Comparative effects of gastric bypass and sleeve gastrectomy on plasma osteopontin concentrations in humans
Lancha A (1), Moncada R, Valentí V, Rodríguez A, Catalán V, Becerril S, Ramírez B, Méndez-Giménez L, Gil MJ, Rotellar F, Fernández S, Salvador J, Frühbeck G, Gómez-Ambrosi J.
(1) Metabolic Research Laboratory, Clínica Universidad de Navarra, Irunlarrea 1, 31008, Pamplona, Spain.
Bariatric surgery (BS) has proven to be an effective treatment for morbid obesity. Osteopontin (OPN) is a proinflammatory cytokine involved in the development of obesity. The aim of our study was to determine the effect of weight loss following BS on circulating levels of OPN in humans.

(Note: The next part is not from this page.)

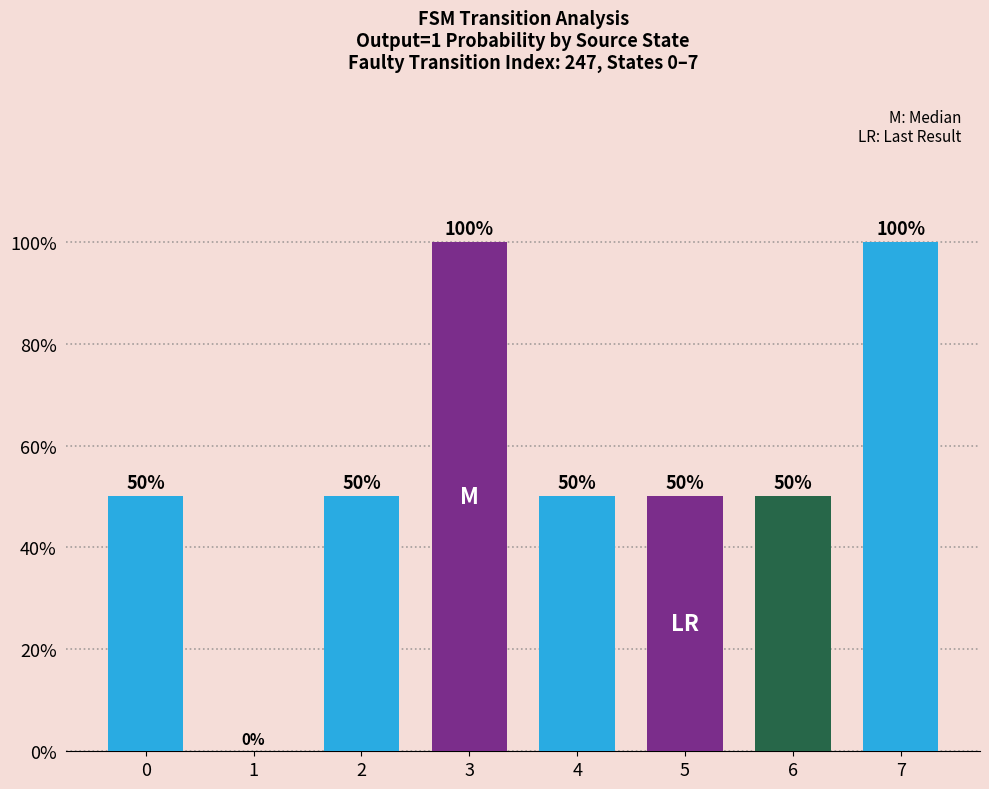

The chart shows a value of 50 at 5. True or false?

True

Body composition and circulating concentrations of OPN and markers of bone metabolism were determined in obese patients who underwent Roux-en-Y gastric bypass (RYGB; n = 40) or sleeve gastrectomy (SG; n = 11).

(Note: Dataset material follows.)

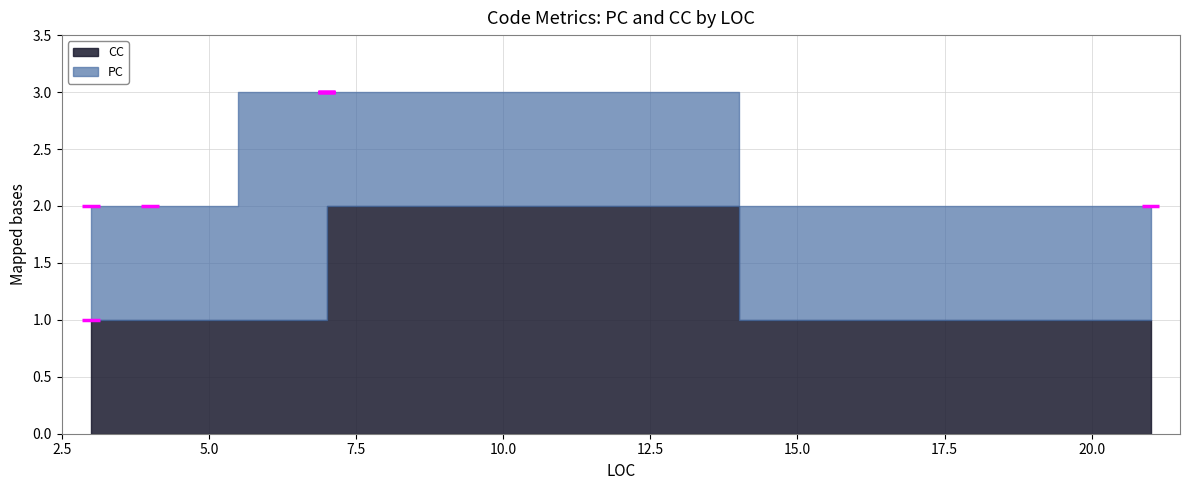

What is the sum of all CC values?

13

Patients who underwent RYGB or SG showed decreased body weight (P < 0.001) and body fat percentage (P < 0.001) as well as lower insulin resistance. However, plasma OPN levels were significantly increased after RYGB (P < 0.001) but remained unchanged following SG (P = 0.152). Patients who underwent RYGB also showed significantly increased C-terminal telopeptide of type-I collagen (ICTP) (P < 0.01) and osteocalcin (P < 0.001) while bone mineral density tended to decrease (P = 0.086).
Moreover, OPN concentrations were positively correlated with the bone resorption marker ICTP after surgery. On the other hand, patients who underwent SG showed significantly increased ICTP levels (P < 0.05), and the change in OPN was positively correlated with the change in ICTP and negatively with the change in vitamin D after surgery (P < 0.05).
RYGB increased circulating OPN levels, while they remained unaltered after SG. The increase in OPN levels after RYGB could be related to the increased bone resorption in relation to its well-known effects on bone of this malabsorptive procedure in comparison to the merely restrictive SG.
CITATION Surg Endosc. 2014 Aug;28(8):2412-20. doi: 10.1007/s00464-014-3490-1. Epub 2014 Mar 13.